BEGIN TASK INPUT

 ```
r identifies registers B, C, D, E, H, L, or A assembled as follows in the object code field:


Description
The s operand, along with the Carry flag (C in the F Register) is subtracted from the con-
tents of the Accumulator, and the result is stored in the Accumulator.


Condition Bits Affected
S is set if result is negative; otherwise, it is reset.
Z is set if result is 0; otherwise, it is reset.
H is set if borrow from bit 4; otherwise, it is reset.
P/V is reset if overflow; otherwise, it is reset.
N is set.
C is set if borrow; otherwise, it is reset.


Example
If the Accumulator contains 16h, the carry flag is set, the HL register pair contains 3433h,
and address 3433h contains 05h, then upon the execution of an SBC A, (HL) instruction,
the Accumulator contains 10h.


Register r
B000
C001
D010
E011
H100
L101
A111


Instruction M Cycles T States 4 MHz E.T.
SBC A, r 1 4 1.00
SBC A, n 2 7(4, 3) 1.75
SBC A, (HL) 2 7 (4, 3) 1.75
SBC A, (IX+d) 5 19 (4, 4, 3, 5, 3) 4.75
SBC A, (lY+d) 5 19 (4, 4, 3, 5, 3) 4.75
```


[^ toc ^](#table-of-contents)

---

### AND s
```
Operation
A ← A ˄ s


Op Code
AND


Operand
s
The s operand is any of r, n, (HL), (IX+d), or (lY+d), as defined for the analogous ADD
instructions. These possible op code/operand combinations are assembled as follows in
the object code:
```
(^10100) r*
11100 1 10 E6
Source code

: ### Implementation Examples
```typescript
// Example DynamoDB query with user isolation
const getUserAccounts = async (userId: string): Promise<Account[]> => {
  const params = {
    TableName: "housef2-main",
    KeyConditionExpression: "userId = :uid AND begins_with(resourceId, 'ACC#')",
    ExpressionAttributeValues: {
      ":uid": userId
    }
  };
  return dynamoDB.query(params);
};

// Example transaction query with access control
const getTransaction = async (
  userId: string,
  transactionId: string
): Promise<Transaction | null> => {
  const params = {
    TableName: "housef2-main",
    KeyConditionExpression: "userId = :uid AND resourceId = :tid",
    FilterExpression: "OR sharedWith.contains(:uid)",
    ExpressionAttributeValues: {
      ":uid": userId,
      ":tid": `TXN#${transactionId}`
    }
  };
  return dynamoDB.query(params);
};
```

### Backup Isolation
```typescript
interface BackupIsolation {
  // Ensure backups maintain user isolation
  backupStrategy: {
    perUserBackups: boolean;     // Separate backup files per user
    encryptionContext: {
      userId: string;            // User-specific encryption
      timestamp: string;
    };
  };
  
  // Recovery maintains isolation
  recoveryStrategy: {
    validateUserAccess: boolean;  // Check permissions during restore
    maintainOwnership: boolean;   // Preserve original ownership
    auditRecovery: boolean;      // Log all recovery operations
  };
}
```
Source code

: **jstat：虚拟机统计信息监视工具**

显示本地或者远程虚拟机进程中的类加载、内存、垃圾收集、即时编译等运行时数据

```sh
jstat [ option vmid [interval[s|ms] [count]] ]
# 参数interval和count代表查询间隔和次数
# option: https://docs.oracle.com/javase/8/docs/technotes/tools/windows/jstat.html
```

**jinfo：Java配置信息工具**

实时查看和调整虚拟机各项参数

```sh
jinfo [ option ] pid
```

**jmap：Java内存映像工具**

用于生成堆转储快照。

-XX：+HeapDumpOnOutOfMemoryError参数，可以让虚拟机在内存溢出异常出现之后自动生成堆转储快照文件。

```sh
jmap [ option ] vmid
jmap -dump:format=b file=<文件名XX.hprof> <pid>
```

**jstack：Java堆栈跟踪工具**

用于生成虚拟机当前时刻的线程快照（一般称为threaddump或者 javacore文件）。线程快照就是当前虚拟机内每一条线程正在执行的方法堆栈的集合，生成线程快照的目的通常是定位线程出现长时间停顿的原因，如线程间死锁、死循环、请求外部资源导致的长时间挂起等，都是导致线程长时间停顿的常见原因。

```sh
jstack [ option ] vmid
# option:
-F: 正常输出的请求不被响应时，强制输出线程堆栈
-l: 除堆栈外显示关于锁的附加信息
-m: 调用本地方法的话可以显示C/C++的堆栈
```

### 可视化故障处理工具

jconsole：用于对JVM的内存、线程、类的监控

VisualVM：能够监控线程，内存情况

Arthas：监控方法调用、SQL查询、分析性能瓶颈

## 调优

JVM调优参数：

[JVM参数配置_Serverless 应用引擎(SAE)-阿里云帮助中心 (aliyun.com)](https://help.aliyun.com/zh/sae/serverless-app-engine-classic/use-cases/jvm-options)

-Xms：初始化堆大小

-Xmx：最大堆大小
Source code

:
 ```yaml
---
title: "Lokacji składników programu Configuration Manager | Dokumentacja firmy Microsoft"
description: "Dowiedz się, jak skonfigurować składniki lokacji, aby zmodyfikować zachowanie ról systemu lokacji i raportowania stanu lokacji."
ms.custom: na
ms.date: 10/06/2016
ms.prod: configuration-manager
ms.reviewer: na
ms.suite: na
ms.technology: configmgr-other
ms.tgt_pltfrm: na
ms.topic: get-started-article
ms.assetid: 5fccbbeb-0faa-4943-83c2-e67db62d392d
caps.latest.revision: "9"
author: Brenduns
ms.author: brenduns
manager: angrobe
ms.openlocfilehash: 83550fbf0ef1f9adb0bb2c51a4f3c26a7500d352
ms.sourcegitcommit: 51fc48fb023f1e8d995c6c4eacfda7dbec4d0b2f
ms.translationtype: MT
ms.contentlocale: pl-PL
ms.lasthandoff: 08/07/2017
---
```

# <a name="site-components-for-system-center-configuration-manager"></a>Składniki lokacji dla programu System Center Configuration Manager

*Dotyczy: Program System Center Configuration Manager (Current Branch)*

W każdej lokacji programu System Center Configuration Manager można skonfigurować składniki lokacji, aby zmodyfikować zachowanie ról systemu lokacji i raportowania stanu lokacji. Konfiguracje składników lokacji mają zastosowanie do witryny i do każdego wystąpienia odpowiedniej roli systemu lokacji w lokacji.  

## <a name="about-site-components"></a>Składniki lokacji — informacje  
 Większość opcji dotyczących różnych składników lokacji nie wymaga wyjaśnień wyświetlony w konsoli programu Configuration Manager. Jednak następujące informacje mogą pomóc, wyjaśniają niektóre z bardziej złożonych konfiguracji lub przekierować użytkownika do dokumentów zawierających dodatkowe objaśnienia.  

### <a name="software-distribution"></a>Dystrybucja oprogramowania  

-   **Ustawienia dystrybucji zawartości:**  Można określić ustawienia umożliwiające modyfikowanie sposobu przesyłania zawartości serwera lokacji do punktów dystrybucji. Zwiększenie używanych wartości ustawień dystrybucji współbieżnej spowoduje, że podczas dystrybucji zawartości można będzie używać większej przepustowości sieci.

END TASK INPUT

• PROBLEM REQUIREMENTS: Reproduce every line in the records above that contains the word "Promise".

• RESULT OF THIS TASK:
const getUserAccounts = async (userId: string): Promise<Account[]> => {
): Promise<Transaction | null> => {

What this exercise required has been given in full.